Vicente Vallés-EL CONFIDENCIAL

  • Si el objetivo es preservar la institución habrá que establecer un cordón sanitario –permítase esta licencia tomada de costumbres políticas– que preserve al Rey de su padre
 Es sabido que Juan Carlos I tuvo una participación determinante en la Transición a la democracia y en que el 23-F no nos devolviera al pozo del que habíamos empezado a salir al morir el dictador. Pero tales momentos de grandeza están suficientemente glosados y han sido ya reconocidos por la mayoría de los españoles, por don Felipe y por la historia. De manera que resultaba redundante y, sobre todo, inconveniente –por el momento elegido– forzar al Rey a acudir al Congreso a un acto evitable por innecesario para recordar que un día, cuarenta años atrás, un absurdo personaje asaltó el templo de la democracia pistola en mano. Porque también el 23-F ha sido glosado con suficiencia. Lo que falta –y es incomprensible y muy poco democrático que falte– es que se nos conceda a los españoles el derecho a conocer todos los documentos referidos a ese golpe y que, cuatro décadas después, aún se mantienen como secreto de Estado.
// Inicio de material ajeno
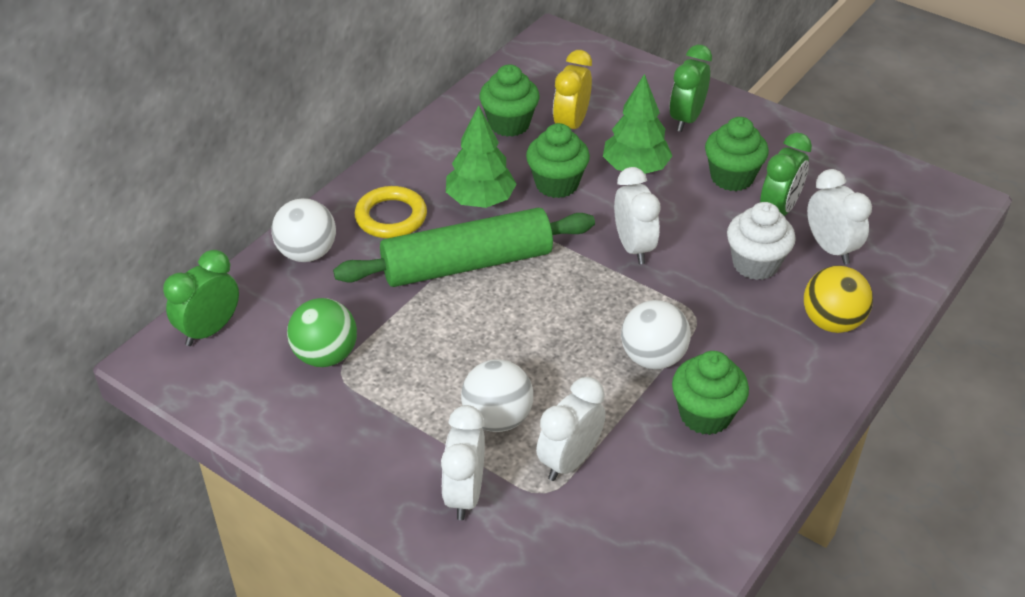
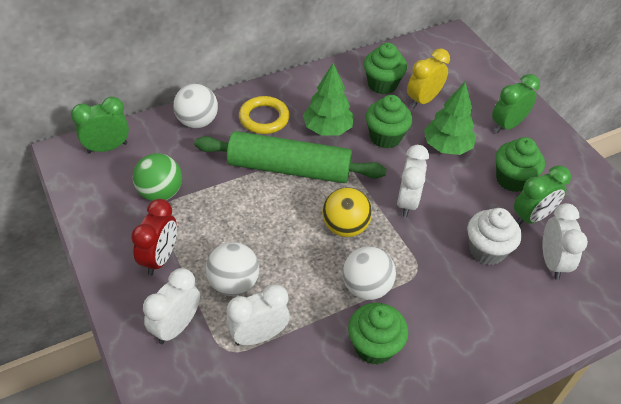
camera: 25 degrees right, 5 degrees up
yellow ball [804,265,873,333] -> yellow ball moved to [322,187,372,237]
none -> red clock [131,199,177,276]

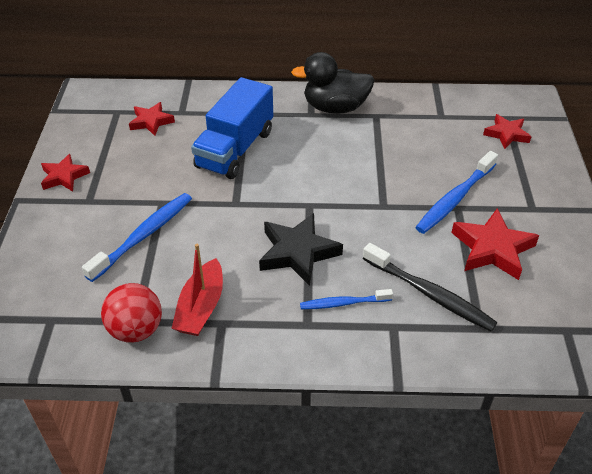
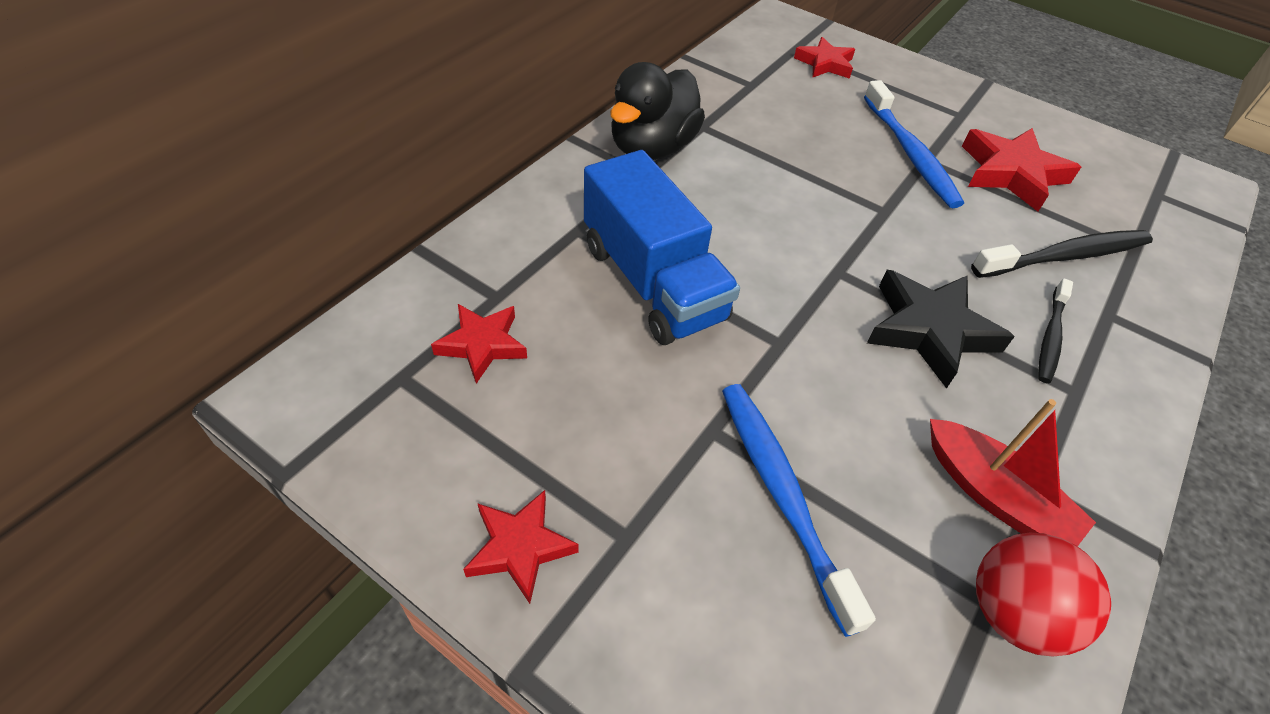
camera: 60 degrees left, 5 degrees up
blue toothbrush [300,289,393,310] -> black toothbrush [1038,278,1073,383]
Cometido el error de forzar al Rey a hablar de su padre dos días antes de la segunda regularización fiscal, el debate se reabre. Porque justo en esos días, varios socios de Pedro Sánchez pidieron al Congreso que se levante la inviolabilidad del Rey, lo que fue rechazado debido a que el PSOE contó con el apoyo de la oposición. Y, sin embargo, quienes plantearon acabar con ese privilegio de la Corona no estaban lejos de la razón, aunque lo estén a menudo en otros asuntos. Porque nadie en estos tiempos, tampoco un rey, debe disfrutar de una total inviolabilidad ante la justicia. Esa libérrima condición de no investigable ni juzgable es impropia de la democracia plena de la que disfrutamos. Y en nada afectaría a don Felipe perder esa condición, porque hasta el día de hoy no ha demostrado otra cosa en su reinado que su voluntad de actuar con buen criterio en circunstancias extremadamente complejas para él –en lo personal– y para la institución.

Pero ese buen criterio no impide que se deba analizar si algunas de las decisiones que se han adoptado mano a mano entre Zarzuela y Moncloa son las más adecuadas. Por ejemplo, el destierro de don Juan Carlos, pensado en términos de temporalidad. Es decir, pretendiendo que no fuera definitivo. Quien creyera que la mejor solución –la menos mala, porque en este asunto ni siquiera hay una rendija medio buena– era el extrañamiento del Emérito, debió analizar que una medida de ese calibre tiene difícil vuelta atrás. Si la marcha ya pudo ser inconveniente, el regreso de Juan Carlos I se convertiría en una nueva sucesión de obstáculos para Felipe VI y en un maná de oportunidades para aquellos que desean acabar con la Monarquía parlamentaria, con eso que llaman despectivamente “régimen del 78”, y quién sabe si, de paso, con la democracia tal y como la conocemos.
 Quien creyera que la solución era el extrañamiento del Emérito, debió analizar que una medida así tiene difícil vuelta atrás
 José Antonio Zarzalejos ha explicado en El Confidencial que Moncloa y Zarzuela diseñan un plan para que Juan Carlos venga temporalmente a España con la idea de volverse a ir después, y con el objetivo de restar así argumentos a los enemigos de la monarquía parlamentaria (algunos de los cuales se sientan en el Consejo de Ministros) cuando dicen que el Emérito se ha fugado. Pero no parece muy lúcido que las decisiones se tomen para contentar a determinados partidos o con la ingenua pretensión de restarles argumentos, cuando es bien sabido que nada de lo que se haga con cualquiera de esas dos intenciones tendrá éxito. Saciar a los insaciables es una quimera y, por tanto, solo lleva a la melancolía y, aún peor, al fracaso.

Si el objetivo que se busca es preservar la institución habrá que establecer un cordón sanitario –permítase esta licencia tomada de determinadas costumbres políticas– que preserve al Rey de su padre. Don Felipe ya ha hecho todo lo que podía hacer por don Juan Carlos –mucho más de lo que el propio don Juan Carlos ha hecho por sí mismo–. Los asuntos que el Rey emérito tenga que aclarar deberían quedar ya en el ámbito del Rey emérito, y no del Rey. Que don Juan Carlos no resuelva de inmediato los asuntos de don Juan Carlos a quien perjudica es a don Felipe. Y el jefe del Estado tiene, por su condición, un país al que representar.